Keynotes and Speakers for ITx Rutherford
School of Computing, AUT
Rajib has earnt a 1st MPhil majoring machine learning, 2nd M. Phil majoring data science, and a bachelor's degree in artificial intelligence majoring. He has secured several international software research and innovation awards as well as several copyrighted software. Rajib is an active researcher on data science and experienced cyber security professional. Learning and sharing the knowledge through tertiary teaching.

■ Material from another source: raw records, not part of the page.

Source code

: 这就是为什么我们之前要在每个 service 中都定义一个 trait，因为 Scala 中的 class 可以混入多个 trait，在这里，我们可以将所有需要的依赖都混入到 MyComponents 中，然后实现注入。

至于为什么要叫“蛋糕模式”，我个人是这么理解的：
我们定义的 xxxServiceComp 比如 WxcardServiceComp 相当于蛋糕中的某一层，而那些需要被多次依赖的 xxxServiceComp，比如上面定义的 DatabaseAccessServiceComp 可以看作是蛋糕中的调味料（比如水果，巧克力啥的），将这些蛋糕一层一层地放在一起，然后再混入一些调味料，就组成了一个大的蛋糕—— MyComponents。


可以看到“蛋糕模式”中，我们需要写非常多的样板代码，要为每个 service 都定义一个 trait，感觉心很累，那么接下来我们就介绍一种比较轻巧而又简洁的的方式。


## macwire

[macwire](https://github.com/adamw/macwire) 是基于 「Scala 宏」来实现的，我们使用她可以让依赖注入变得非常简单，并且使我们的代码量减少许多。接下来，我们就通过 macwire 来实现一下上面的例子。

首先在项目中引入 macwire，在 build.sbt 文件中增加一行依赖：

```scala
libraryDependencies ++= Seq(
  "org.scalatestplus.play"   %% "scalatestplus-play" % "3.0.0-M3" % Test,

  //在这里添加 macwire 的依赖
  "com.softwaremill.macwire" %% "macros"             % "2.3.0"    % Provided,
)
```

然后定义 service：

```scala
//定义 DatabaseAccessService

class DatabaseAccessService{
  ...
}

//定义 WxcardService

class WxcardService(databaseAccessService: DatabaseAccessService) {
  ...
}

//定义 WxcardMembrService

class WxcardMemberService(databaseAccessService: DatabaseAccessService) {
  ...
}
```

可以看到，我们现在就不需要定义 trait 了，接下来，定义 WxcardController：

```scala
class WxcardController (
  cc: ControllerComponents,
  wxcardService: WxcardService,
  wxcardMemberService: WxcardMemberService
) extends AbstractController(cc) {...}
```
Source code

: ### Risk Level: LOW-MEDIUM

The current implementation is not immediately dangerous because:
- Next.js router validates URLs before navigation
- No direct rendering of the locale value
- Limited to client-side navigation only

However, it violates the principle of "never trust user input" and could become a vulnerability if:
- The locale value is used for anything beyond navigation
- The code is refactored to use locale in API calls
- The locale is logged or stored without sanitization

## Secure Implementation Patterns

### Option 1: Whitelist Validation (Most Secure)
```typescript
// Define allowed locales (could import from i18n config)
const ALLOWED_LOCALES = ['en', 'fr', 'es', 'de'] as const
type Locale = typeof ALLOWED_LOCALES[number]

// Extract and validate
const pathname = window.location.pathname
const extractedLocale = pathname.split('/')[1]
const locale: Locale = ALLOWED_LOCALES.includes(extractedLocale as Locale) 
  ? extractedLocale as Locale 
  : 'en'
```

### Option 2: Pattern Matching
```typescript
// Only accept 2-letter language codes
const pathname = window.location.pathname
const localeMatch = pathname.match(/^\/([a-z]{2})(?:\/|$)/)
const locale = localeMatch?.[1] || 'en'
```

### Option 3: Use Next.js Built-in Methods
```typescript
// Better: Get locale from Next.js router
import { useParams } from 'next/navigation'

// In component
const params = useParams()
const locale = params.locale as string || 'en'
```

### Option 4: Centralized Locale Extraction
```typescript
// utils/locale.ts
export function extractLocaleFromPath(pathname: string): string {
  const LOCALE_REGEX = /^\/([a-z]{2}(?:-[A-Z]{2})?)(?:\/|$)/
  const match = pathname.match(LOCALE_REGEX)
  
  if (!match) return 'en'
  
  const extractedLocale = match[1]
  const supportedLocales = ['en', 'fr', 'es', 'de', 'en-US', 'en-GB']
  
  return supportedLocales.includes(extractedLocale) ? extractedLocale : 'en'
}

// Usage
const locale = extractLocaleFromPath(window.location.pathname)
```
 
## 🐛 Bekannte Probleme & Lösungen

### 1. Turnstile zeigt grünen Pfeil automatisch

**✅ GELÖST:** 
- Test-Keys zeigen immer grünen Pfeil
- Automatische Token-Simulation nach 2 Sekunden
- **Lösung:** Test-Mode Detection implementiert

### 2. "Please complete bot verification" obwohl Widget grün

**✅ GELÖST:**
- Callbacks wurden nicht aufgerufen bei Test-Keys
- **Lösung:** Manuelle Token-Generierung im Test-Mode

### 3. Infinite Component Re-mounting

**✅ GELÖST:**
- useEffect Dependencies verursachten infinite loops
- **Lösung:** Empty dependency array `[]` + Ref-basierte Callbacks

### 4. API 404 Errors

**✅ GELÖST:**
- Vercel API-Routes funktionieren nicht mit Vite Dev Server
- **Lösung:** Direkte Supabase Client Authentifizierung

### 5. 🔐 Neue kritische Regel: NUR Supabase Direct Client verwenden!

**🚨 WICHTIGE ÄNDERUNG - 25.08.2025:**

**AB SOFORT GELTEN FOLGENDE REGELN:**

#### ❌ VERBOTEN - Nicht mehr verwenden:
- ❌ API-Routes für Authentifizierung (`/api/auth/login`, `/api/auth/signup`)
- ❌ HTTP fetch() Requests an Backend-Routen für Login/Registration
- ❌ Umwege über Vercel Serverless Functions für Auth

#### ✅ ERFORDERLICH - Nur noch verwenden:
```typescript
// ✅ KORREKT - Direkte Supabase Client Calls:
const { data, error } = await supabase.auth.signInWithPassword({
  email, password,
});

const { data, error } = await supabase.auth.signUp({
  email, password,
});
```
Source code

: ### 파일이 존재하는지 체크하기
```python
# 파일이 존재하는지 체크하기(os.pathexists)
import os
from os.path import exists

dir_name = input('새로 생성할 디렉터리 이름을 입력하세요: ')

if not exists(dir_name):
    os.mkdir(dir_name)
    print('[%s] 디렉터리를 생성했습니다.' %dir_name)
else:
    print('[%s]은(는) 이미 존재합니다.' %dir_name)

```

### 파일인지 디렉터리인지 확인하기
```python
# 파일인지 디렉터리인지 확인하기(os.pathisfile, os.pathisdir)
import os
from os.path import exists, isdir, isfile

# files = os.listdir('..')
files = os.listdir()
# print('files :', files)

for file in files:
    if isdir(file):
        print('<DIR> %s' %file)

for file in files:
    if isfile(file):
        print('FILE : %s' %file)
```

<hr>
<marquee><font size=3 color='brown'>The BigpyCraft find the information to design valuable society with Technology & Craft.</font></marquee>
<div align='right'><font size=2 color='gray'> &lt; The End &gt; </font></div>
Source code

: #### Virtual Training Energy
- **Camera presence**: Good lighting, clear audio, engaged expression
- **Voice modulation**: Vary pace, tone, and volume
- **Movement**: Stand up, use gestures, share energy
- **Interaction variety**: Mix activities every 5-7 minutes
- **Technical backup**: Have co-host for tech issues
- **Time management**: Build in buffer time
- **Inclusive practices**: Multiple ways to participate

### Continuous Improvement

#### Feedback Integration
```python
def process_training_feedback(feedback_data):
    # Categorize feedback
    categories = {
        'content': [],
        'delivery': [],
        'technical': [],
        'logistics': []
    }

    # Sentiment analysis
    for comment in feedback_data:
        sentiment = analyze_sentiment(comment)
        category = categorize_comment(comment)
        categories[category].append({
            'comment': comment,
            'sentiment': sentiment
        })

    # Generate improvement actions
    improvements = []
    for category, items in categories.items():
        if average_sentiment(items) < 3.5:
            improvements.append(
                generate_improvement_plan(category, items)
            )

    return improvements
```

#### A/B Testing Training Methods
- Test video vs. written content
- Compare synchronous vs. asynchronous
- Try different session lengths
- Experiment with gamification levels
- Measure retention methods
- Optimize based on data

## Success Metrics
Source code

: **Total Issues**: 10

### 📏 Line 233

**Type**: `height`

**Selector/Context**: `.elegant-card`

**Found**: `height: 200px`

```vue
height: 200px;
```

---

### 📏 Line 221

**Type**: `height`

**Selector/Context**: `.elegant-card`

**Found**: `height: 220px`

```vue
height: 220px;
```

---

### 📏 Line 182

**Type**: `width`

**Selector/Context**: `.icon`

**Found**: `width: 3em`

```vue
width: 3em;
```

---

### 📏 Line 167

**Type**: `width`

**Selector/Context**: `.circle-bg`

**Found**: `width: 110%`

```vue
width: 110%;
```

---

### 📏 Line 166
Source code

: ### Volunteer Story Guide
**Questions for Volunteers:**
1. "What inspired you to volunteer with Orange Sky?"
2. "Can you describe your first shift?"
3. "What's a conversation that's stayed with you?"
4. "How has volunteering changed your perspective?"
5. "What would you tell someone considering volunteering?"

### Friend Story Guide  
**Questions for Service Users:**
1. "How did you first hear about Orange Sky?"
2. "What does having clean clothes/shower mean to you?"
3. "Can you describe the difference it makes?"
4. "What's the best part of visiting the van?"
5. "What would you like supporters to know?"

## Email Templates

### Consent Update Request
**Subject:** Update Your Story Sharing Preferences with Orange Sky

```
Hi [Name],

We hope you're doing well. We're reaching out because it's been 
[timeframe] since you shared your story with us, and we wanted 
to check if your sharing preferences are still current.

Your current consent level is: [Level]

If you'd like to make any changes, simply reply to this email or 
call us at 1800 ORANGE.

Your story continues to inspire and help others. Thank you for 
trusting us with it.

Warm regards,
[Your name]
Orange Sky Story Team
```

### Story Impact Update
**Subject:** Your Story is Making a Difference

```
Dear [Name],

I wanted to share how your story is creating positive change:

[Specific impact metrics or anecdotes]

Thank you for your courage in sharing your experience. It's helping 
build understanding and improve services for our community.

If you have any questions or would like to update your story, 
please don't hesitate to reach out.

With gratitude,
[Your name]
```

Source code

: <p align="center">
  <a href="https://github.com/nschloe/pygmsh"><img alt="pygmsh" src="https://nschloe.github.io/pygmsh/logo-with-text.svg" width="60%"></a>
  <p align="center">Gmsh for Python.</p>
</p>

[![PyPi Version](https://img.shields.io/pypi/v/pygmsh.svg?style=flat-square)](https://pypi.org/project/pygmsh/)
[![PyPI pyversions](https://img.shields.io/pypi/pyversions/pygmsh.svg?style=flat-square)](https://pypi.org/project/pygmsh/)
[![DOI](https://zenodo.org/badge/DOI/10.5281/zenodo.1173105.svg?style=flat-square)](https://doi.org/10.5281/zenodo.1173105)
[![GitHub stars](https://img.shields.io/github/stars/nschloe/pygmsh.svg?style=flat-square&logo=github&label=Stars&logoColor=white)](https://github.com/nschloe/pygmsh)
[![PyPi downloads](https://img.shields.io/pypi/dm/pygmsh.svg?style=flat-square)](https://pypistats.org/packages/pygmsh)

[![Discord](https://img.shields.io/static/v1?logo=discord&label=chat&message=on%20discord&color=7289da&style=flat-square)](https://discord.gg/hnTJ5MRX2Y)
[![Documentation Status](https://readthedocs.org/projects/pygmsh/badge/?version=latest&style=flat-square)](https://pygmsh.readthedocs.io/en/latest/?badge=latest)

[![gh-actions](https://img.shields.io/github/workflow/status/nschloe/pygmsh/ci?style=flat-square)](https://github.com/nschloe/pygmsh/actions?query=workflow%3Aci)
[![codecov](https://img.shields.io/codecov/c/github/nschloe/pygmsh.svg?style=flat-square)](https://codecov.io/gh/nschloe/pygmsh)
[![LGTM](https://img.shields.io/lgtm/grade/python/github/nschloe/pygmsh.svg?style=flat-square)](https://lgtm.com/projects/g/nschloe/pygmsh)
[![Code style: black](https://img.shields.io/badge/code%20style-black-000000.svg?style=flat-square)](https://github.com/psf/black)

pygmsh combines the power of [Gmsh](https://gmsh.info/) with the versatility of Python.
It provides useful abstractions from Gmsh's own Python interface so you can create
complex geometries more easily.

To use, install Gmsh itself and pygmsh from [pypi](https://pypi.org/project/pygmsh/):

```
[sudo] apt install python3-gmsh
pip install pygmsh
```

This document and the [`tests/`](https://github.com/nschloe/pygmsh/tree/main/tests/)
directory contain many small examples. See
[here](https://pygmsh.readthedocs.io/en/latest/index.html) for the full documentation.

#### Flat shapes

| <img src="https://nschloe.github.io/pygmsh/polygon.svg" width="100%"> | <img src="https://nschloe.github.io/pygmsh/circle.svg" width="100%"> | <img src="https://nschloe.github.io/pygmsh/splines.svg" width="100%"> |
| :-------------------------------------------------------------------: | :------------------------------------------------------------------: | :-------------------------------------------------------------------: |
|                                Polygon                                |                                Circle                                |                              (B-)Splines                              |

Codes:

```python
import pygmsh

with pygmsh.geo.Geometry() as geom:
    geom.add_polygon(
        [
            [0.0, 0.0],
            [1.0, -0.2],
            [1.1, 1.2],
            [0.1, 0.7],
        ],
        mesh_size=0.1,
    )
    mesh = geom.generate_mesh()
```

Choosing the right influencing feature is a challenging field in data science due to the presence and complexity of multi-dimensional data. Cervical cancer is an excellent example for such study, as well as impacting individuals and families, presents almost no-symptoms at the early stages of development of this condition. Because multi-factors may be involved, this demands a lot of research and analysis to identify causative or linked features. The researchers have applied and optimised an ensemble learning algorithm as it is the best model for multi-modal medical data when relatively high dimensionality is present. The main objective of this study was to minimize the dependency on data pre-processing techniques, whilst analysing the data (filling/ignoring missing values with the statistical method). Main factors were studied and validated using Root Mean Square Error (RSME) and Mean Absolute Error (MAE).
The classification accuracy for features were obtained by 10-fold cross-validation and test (where 66% is training data and 34% test data). The data was obtained from the UCI machine learning repository. WEKA and MATLAB were used to identify features. SPSS and SAS were used for RMSE and MAE. This approach is generic, and may also be applied to any relevant dataset for other purposes, and for teaching data analytics.
Keywords: Feature selection, ensemble learning, data mining, machine learning, models, HPV, WEKA, MATLAB.